What you are asked to do => Nothing but the lines from the one containing "the pink flower at [93,409], 806" through the one containing "the pink flower at [423,144], 813", both included, should be given again, each exactly as written below.

Source data =>
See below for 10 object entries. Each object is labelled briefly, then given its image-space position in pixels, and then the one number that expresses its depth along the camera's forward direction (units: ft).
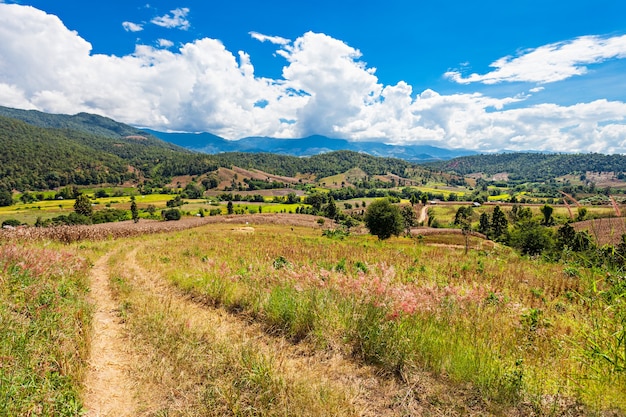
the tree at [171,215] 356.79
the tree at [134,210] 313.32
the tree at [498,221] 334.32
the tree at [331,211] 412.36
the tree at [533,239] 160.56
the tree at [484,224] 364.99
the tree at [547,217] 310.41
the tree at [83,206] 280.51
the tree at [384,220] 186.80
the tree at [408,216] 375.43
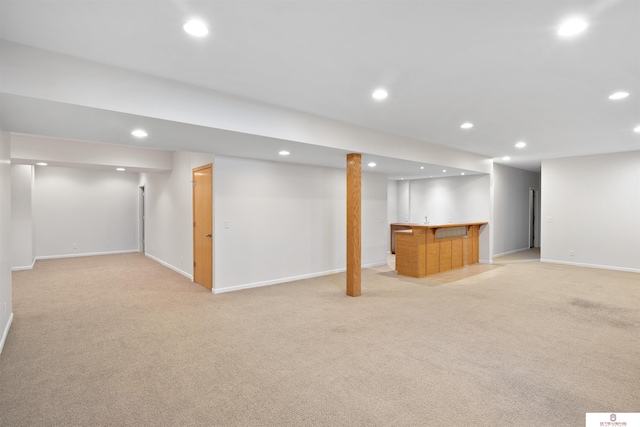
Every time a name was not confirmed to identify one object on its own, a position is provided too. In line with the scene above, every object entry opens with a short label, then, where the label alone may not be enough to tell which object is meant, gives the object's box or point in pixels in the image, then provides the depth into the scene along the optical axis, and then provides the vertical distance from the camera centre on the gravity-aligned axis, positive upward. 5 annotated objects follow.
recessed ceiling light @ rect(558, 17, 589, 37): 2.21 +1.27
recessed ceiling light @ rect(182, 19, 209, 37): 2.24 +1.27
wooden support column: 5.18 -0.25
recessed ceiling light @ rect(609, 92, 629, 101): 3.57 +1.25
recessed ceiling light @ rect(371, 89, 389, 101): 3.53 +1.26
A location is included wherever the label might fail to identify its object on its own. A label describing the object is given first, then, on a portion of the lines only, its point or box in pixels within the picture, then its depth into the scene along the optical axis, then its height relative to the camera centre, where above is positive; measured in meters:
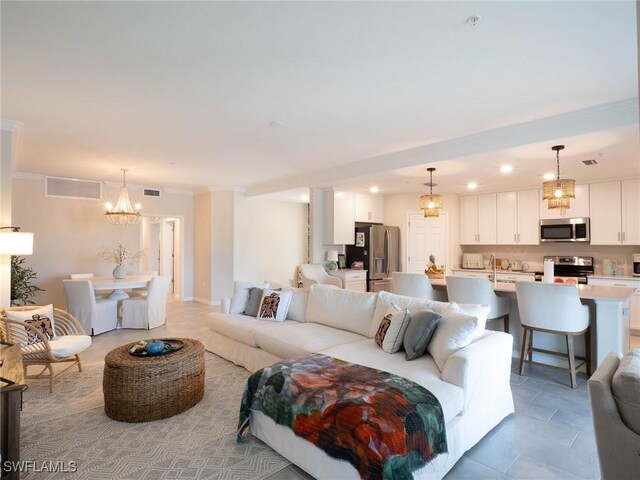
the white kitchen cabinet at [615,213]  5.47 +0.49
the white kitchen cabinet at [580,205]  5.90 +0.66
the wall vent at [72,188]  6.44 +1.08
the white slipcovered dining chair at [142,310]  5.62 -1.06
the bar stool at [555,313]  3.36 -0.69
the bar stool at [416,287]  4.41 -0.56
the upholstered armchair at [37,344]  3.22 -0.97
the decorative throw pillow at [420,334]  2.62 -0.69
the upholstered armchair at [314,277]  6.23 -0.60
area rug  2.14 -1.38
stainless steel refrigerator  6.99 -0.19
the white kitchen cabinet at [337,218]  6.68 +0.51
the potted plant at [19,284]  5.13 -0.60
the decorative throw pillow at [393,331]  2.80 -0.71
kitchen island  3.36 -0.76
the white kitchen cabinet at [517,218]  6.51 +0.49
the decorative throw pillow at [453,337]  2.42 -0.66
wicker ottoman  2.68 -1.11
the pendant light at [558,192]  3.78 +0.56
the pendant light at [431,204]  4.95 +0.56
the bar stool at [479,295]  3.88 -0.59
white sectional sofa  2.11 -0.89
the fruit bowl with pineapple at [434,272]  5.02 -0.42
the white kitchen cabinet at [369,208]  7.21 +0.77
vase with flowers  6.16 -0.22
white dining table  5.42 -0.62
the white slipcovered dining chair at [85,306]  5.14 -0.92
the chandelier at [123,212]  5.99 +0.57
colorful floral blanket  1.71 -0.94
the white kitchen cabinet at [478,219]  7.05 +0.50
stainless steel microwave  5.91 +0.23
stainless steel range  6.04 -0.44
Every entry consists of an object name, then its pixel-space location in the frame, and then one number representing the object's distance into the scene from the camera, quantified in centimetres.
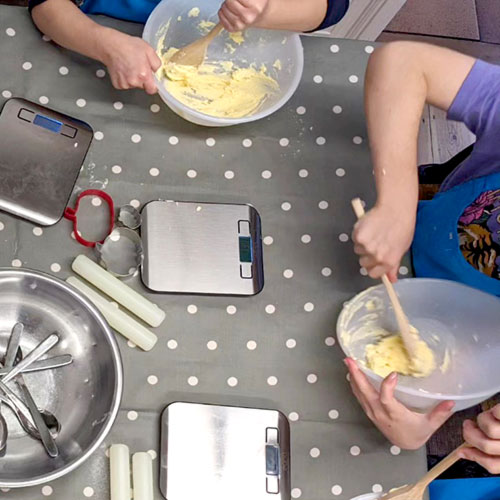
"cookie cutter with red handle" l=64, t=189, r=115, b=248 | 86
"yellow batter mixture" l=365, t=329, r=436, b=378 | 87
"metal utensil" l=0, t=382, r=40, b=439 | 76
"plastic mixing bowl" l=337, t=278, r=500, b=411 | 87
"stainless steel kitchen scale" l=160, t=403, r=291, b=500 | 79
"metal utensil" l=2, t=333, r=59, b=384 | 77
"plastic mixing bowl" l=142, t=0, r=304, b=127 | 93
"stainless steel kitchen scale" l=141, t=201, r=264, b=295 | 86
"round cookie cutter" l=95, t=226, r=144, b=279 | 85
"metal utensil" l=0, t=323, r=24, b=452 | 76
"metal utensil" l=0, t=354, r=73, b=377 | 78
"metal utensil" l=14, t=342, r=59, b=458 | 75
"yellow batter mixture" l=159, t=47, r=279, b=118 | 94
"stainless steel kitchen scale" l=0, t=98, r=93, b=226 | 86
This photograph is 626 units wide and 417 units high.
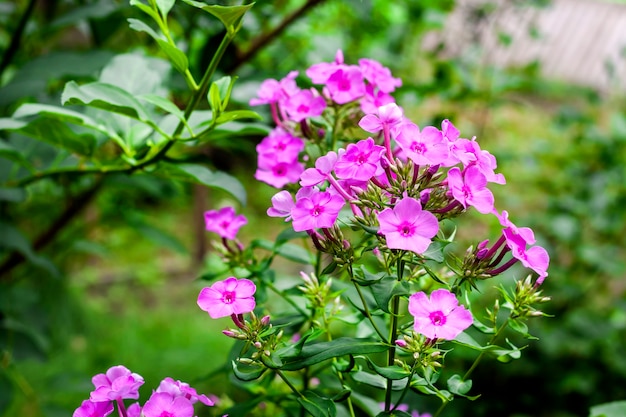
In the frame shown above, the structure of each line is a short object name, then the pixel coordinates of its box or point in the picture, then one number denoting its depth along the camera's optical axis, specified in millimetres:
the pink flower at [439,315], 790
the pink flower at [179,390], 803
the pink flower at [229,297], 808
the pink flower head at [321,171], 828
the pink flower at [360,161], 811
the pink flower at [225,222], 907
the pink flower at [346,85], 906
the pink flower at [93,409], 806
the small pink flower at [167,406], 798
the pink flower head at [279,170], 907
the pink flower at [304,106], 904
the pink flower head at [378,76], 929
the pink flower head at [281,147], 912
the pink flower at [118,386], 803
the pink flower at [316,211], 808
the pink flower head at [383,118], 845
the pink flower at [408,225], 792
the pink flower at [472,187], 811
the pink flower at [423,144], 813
* * *
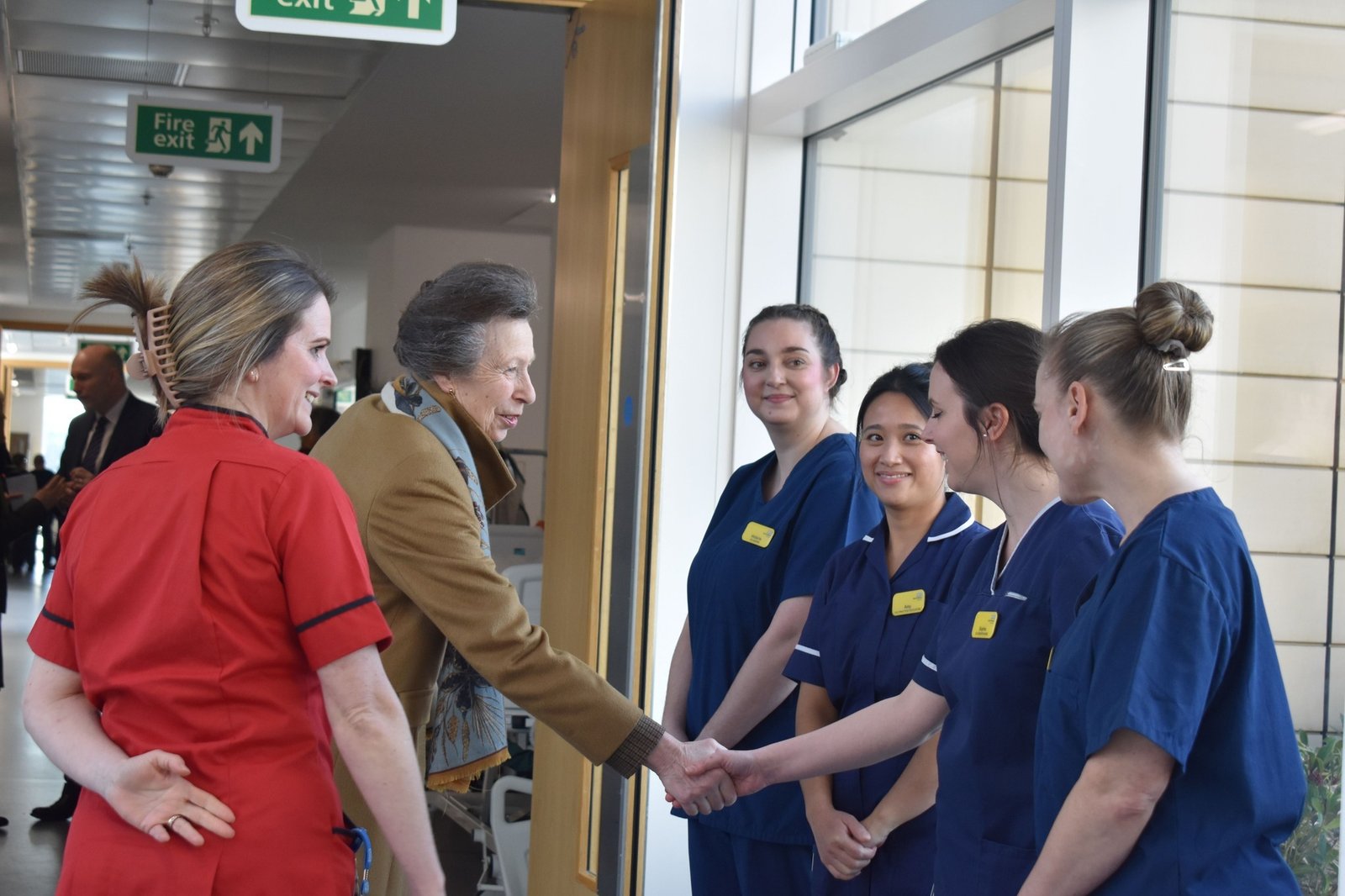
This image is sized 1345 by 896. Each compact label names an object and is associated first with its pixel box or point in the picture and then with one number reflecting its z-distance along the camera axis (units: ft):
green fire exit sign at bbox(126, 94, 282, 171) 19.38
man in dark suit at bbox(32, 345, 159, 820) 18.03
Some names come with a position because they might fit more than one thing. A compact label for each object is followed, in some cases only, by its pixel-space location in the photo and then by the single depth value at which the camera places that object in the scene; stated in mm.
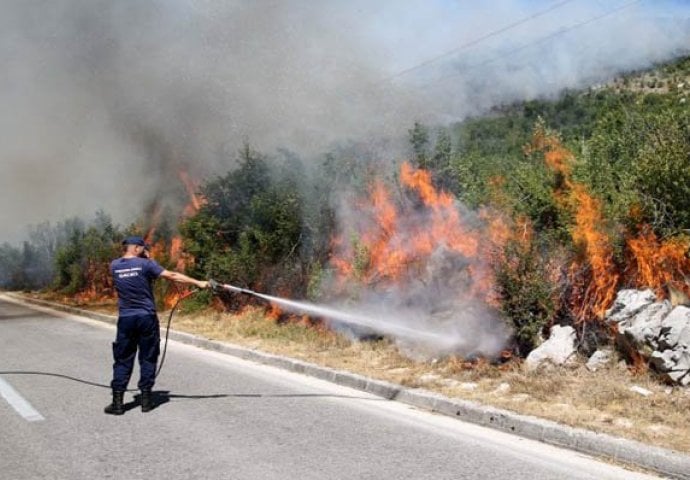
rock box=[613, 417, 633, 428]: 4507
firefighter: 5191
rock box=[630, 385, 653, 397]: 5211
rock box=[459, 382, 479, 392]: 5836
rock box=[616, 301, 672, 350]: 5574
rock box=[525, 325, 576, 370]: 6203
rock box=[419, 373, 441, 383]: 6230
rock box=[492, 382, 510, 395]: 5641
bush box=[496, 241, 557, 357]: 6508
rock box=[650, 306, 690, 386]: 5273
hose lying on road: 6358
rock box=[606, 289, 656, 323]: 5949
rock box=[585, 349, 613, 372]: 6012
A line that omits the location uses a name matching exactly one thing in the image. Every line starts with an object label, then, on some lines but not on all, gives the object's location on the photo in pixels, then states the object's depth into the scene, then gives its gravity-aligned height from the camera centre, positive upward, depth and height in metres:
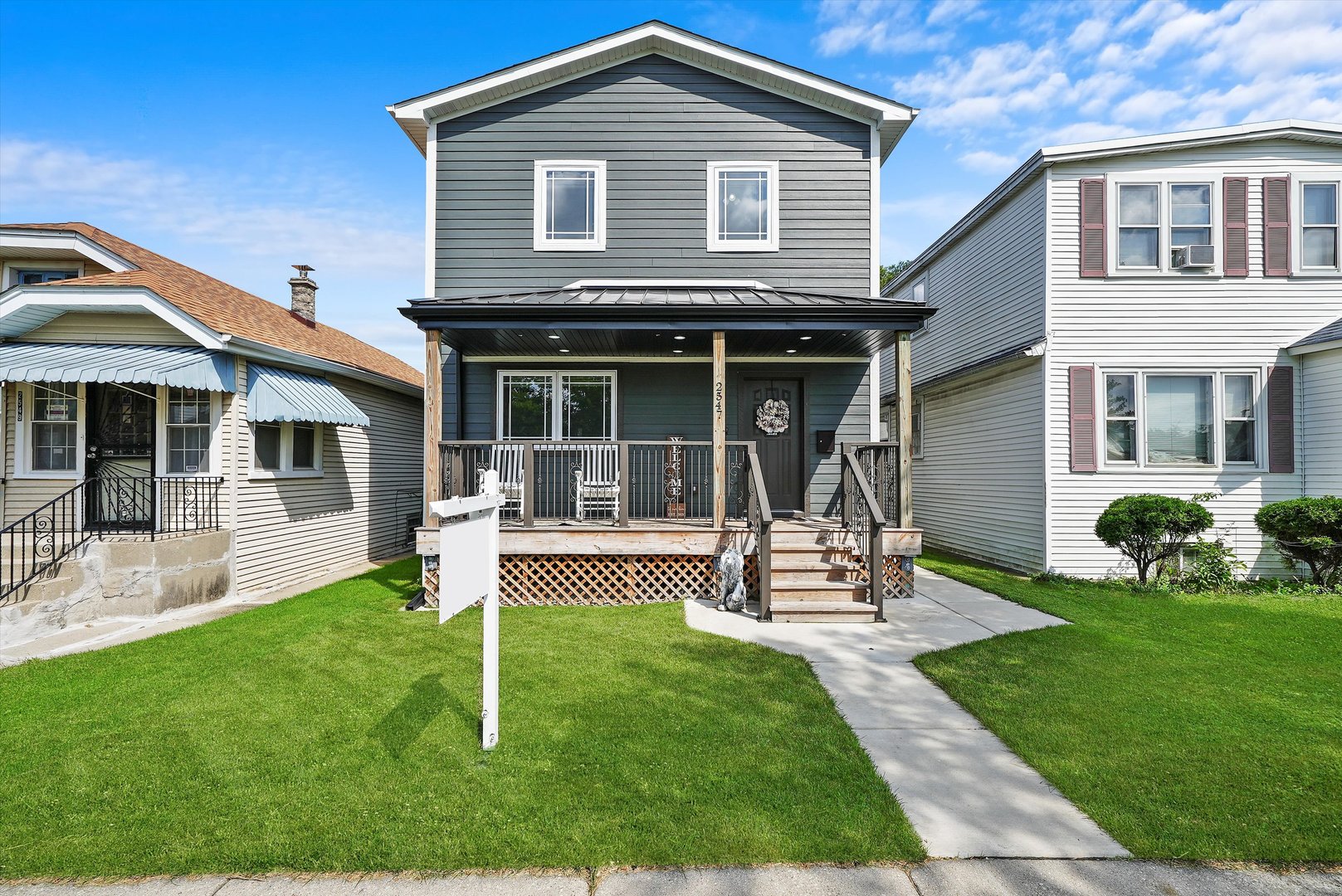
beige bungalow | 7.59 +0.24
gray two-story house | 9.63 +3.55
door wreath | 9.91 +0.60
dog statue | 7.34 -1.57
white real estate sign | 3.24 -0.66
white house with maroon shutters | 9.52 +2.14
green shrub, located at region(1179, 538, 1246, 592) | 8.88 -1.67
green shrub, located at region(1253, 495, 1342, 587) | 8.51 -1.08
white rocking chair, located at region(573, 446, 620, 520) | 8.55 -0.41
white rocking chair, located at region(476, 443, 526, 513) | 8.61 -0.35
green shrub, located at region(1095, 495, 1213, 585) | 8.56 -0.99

Written answer =>
the pink flower at [93,409], 806
the small pink flower at [167,406], 798
the pink flower head at [279,170], 907
the pink flower at [304,106], 904
the pink flower head at [378,76], 929
the pink flower head at [281,147], 912
the pink flower at [118,386], 803
the pink flower at [316,211], 808
the pink flower head at [383,118], 845
the pink flower at [408,225], 792
the pink flower at [472,187], 811
the pink flower at [423,144], 813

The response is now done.